Last week, before we entered full Tennis Fan Mode, we spent the day playing New York City Tourist. We took a delightful stroll hike through NY's Central Park, marveling at the shear diversity of the place. We ate astoundingly good cake pops from William Greenberg Deserts and of course, took in a Broadway Show.
The show was To Kill a Mockingbird and it was quite good.
I read To Kill a Mockingbird in High School and have vague memories of enjoying it. In fact, one its quotes has stuck with me all these years:
“Never, never, never, on cross-examination ask a witness a question you don't already know the answer to, was a tenet I absorbed with my baby-food.”
Most of the plot, however, has long since been lost to me. This meant that I went into the play expectation free.
[Warning: Spoilers Ahead]
Aaron Sorkin of West Wing fame was responsible for adapting the book to a play, and you could see his fingerprints all over the production. For one thing, the quick and witty dialog felt right out of a West Wing episode. Between the actors' accents, the quick pace of the play and the inability to pause and rewind the scene, I found myself literally on the edge of my seat trying to follow along. Every time the audience erupted in laughter I'd mentally scold them for making it harder to follow the dialog.
Sorkin also deployed another device that I enjoyed from the West Wing: he had the characters openly discuss some key bit of information in a way that makes you, the viewer, think you're supposed to understand it. And yet, you don't--at least not completely. Ultimately, the explanation is delivered to you as the story closes out. For a period of time the viewer is left in mental limbo. While it seems strange to praise a writer for creating confusion, I think it demonstrates a degree of trust in the audience. It also makes for an ending that gratifyingly snaps together.
As for the content of the play, when the first act closed out, all I could think is: Wow, this is so a commentary on the era of Trump. Though I wasn't exactly sure why that was. As the play finished and I attempted to process what I'd just experienced I found this same thought coming back to me again and again.
I'm sure Harper Lee wanted me to wrestle with questions about the need to "crawl around in someone's skin" before we can understand him or her; or how our past conflicts can continue to haunt us; or how can we make a just and equitable society from one so unjust. Yet, I kept coming back to the current occupant of the Oval Office.

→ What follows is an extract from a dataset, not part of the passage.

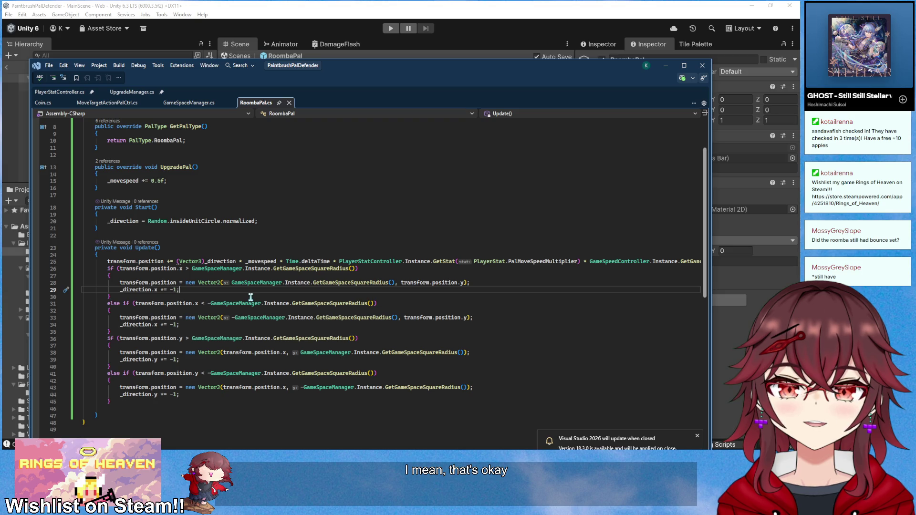
{"action": "key", "text": "Home"}
- Comment out the four transform.position reset lines in RoombaPal's edge checks (lines 28, 33, 38, 43)
{"action": "key", "text": "Up"}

I think the connection boils down to this statement uttered by Atticus in the play. I'm paraphrasing, but it went something like this:
Surely the people of this town wouldn't sentence a black man to die for a crime he obviously couldn't commit... Would they?
And of course, they do. Given perjured testimony and a healthy does of bigotry, the jury is all too willing to ignore facts and send an obviously innocent man to his death. It's exactly this lying and favoring what feels right over facts that's a hallmark of the Trump administration.
We saw this when Trump claimed a caravan of migrants was a dangerous invasion. We saw this when Trump claimed an investigation into Russian election interference was a hoax. We saw this when Trump claimed millions of people voted illegally. And we've seen it countless other times as the president continues to repeat lie after lie.
In this context, To Kill a Mockingbird is a less about wrestling with a racist past, and more a cautionary tale of what happens when lies and wishful thinking replace facts and reason. Like the book 1984, its plot has become all too prescient.
Politics aside, the play really was well done. If you have the chance to catch it, you should.